President Obama decided to accelerate the operations to stop the Iranian plan of building a nuclear weapon. The New Your Times reported of a tense meeting held at the White House Situation Room, within days of the cyber offensive. The meeting was attended by President Obama, the Vice President Biden Jr. and the director of the Central Intelligence Agency at the time, Leon E. Panetta.
During the meeting was discussed the opportunity to stop the diffusion of the malware outside Iran.
“Should we shut this thing down?” President Obama asked.
The effectiveness of cyber operation that was damaging SCADA systems at the Iran’s nuclear plant in Natanz, a circumstance that led to the decision to continue with the attacks, despite the virus was spreading outside Iran. Considering the potential offensive threat this decision is really questionable, the virus could damage other critical infrastructures worldwide, including Western countries, with unpredictable consequences.
President Obama concluded the secret summit declaring that when it came to stopping Iran, the United States had no other choice.
In the following weeks, at least two new versions of the Stuxnet worm hit the Natanz nuclear plant and other facilities in Iran.
“Previous cyberattacks had effects limited to other computers,” Michael V. Hayden, the former chief of the CIA, said, declining to describe what he knew of these attacks when he was in office. “This is the first attack of a major nature in which a cyberattack was used to effect physical destruction,” rather than just slow another computer, or hack into it to steal data.
“Somebody crossed the Rubicon,” he said.
According to the information collected by the New York Times, Obama requested to be constantly updated on the evolution of the cyber attacks.
“From his first days in office, he was deep into every step in slowing the Iranian program — the diplomacy, the sanctions, every major decision,” a senior administration official said.
The problems began during the summer of 2010 when the diffusion of the malware gone out of control, starting to spread itself out of Natanz plant. It was not clear the reason for the unexpected spread:
“We think there was a modification done by the Israelis,” one of the briefers told the President, “and we don’t know if we were part of that activity.”
Mr. Biden reported to the President, “It’s got to be the Israelis. They went too far.”
Let’s close by enumerating the main revelations made by the Zero Days documentary:
- The US government conducted hacking operations involving its personnel at the Remote Operations Center (ROC) in Fort Meade, Maryland, to compromise control systems in several Iran’s critical infrastructure. The attacks aimed to support a possible conventional military attack;
- Israel spread a modified, and more aggressive, version of Stuxnet against Iranian nuclear facilities.

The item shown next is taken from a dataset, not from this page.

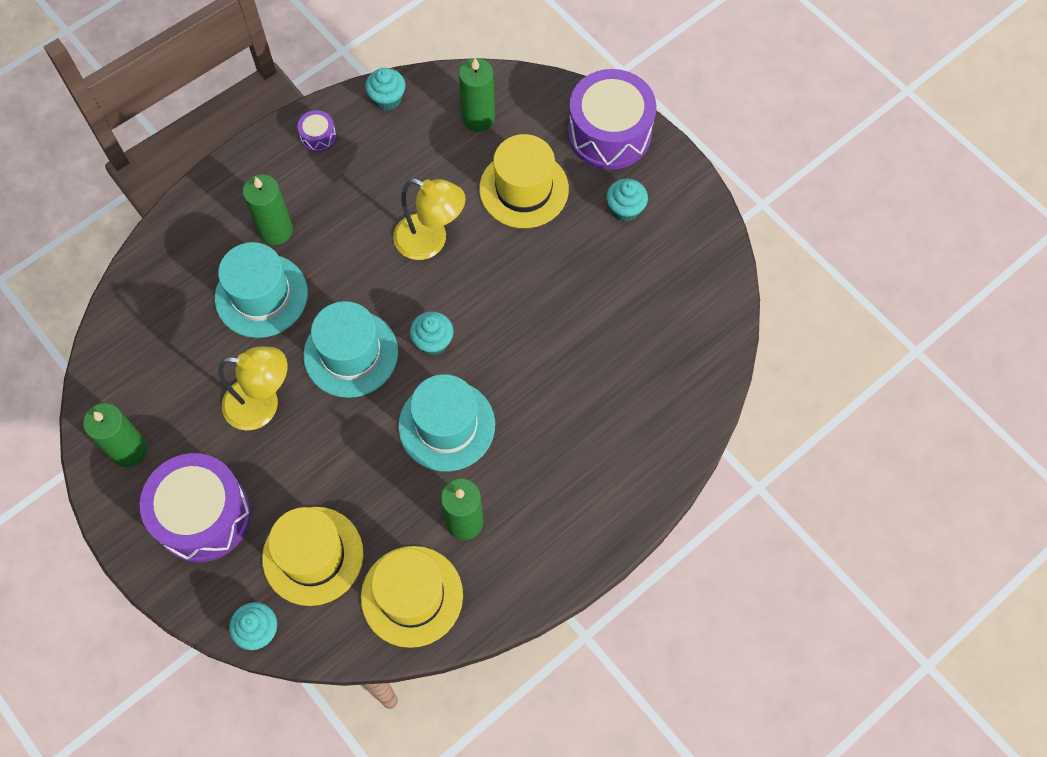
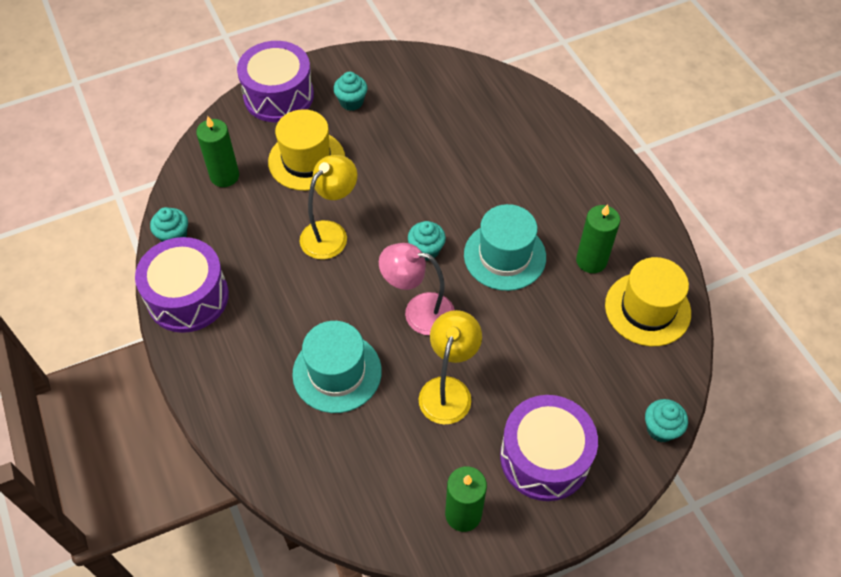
camera: 75 degrees left, 10 degrees down
(276, 230) = (273, 349): green candle -> none
(313, 556) = (600, 374): yellow hat -> none
(318, 137) = (188, 297): purple drum -> purple drum, size x2.38
(351, 354) = (418, 312): turquoise hat -> pink lamp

- A number of official within the US Government expressed concern about the legality and ethics of some of cyber attacks against civilian as well as military infrastructure;
- The British intelligence supported the spread of Stuxnet against Iranian facilities.
The documentary raised once again the discussion around the efficiency of cyber weapons and their use made by intelligence agencies worldwide.
How many nation-states’ malware are secretly operating in the wild?
It is impossible to provide an answer to the question, for sure the militarization of cyberspace is becoming a pillar of the cyber strategy of any government.
The governments of N. Korea, China, Russia, and Iran are spending a significant effort in increasing their cyber capabilities, including the development of a new generation of lethal cyber weapons, for this reason, it is essential to protect critical infrastructure worldwide and define a legal framework for the use cyber weapon.